Bitcoin and all of the related technology behind it seems to divide people sharply into two camps: those who think it is revolutionary and those who think it’s a scam waiting to collapse in on itself. I’m more of a mind that all of blockchain technology is a bit like Schrödinger’s Cat: it’s both alive (revolutionary!) and dead (a scam!), but we won’t find out how it all turns out until we actually “measure” it.
I’ve spent more time recently exploring the innovation happening on top of blockchain technology: buying into and exchanging some of the coins and currencies, looking at the services behind many of those coins, and playing with NFTs.
Some of these innovations are genuinely interesting: Non-Fungible Tokens take the basic idea of making a unique digital asset and apply that to art. In other words, it’s becoming possible for me to own an “original JPG.” If you want a longer explanation of NFTs, The Hustle has a great one here.
Taking it further, it’s easy to start thinking about what kinds of businesses and business models haven’t worked so far on the internet because it’s almost impossible to make something online that can’t be copied. Money was the first idea.
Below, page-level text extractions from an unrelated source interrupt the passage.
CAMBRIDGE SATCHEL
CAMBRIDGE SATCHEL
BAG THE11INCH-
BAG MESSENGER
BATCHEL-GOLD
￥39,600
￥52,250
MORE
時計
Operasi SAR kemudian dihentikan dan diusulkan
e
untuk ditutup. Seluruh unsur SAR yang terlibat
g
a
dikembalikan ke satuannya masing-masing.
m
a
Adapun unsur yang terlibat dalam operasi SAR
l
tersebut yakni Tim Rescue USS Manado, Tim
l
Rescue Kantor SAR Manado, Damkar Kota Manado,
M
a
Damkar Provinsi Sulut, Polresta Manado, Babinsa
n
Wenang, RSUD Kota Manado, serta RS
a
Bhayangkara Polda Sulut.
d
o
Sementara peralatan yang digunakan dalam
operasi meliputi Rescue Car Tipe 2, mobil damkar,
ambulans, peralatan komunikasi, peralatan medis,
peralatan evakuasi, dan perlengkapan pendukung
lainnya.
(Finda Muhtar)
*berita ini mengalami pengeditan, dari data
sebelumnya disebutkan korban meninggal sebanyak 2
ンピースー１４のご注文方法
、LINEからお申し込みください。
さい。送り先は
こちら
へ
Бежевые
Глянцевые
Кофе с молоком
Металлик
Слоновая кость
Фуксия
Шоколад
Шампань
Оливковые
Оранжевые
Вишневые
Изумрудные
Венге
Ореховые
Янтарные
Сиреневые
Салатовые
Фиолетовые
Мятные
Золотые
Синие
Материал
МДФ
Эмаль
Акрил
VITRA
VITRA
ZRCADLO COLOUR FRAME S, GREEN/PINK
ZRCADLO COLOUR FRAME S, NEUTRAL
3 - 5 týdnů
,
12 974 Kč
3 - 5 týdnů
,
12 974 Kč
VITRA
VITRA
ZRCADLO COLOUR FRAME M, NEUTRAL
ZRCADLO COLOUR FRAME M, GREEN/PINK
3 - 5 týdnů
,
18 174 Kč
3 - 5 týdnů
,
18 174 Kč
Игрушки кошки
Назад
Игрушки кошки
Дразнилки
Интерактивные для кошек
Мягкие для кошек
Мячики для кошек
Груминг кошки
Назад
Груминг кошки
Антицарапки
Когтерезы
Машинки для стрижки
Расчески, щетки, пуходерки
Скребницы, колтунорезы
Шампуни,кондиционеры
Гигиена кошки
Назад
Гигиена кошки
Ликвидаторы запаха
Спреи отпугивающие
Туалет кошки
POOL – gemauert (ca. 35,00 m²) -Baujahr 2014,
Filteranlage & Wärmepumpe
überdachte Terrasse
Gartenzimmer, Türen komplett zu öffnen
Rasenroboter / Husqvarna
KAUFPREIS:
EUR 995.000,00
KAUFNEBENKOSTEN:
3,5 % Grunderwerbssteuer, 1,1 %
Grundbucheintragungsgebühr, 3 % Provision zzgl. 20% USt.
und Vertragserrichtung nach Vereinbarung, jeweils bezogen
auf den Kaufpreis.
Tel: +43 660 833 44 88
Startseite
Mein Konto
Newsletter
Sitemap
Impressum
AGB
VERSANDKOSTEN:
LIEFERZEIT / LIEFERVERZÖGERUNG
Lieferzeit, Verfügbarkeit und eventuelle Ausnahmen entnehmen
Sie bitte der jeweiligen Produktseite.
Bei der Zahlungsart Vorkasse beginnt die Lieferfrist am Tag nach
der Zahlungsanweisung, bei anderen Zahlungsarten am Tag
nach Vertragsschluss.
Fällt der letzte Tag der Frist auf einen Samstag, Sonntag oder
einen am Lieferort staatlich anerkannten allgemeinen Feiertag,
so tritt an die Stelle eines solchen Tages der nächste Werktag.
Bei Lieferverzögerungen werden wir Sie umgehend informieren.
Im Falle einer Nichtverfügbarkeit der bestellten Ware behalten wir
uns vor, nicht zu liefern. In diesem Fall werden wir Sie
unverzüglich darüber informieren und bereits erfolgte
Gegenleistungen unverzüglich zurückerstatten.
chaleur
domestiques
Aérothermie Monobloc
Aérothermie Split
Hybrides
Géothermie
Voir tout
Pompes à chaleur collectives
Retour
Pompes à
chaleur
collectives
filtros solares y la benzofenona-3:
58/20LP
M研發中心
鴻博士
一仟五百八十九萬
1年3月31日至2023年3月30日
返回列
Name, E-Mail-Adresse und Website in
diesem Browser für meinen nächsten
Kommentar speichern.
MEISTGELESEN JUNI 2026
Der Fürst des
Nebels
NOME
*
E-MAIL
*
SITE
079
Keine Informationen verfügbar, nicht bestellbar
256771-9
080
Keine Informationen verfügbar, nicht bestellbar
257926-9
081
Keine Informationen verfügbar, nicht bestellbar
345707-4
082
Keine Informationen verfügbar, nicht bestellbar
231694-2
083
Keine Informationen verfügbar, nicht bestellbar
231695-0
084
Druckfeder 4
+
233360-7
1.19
Art is one of the most recent ones. Moments in sports? Particular matches in eSports? How about original music recordings?
In many ways, blockchains are allowing people to dream about a world where you can overlay properties of the physical world on top of the digital world. This is actually a pretty interesting idea, because some things still work better in the real world than they do in the digital world and right now the pandemic has highlighted a lot of them. Art and collectibles in the real world have tons of challenges that a blockchain can alleviate, like forgery.
In the end, the optimists and the pessimists for all these blockchain applications are waiting to see if real usefulness will emerge. Something that hasn’t been thought of yet but that can’t really be done any other way. Computers themselves were only expensive toys until they became useful replacements for paper spreadsheets — the original “killer app.”
Enthusiasts will point out that money is a pretty good killer app. I agree, but we clearly don’t have money based on any blockchain technology yet; no one is going around paying for pizza with bitcoin anymore, and even the attempts to make a stable, pegged-to-the-dollar blockchain currency have been slow to gain traction as the transaction time required and the geek-factor required haven’t gotten much lower yet. The best use cases are for moving money across international borders, and there’s still limited appetite for doing that with digital coins.
NFTs have been dominating the headlines over the last few weeks because they seem like they might be a killer app. They’ve been around for a little while now, but the public is starting to understand what it could mean to have unique digital collectibles. Before you dismiss that as nothing more than a Furby, NFTs are more like a platform: the ability to create, collect, and trade all manner of future digital Furby-like ideas.
Pretty soon it will be time to open the box and find out whether or not the cat is alive.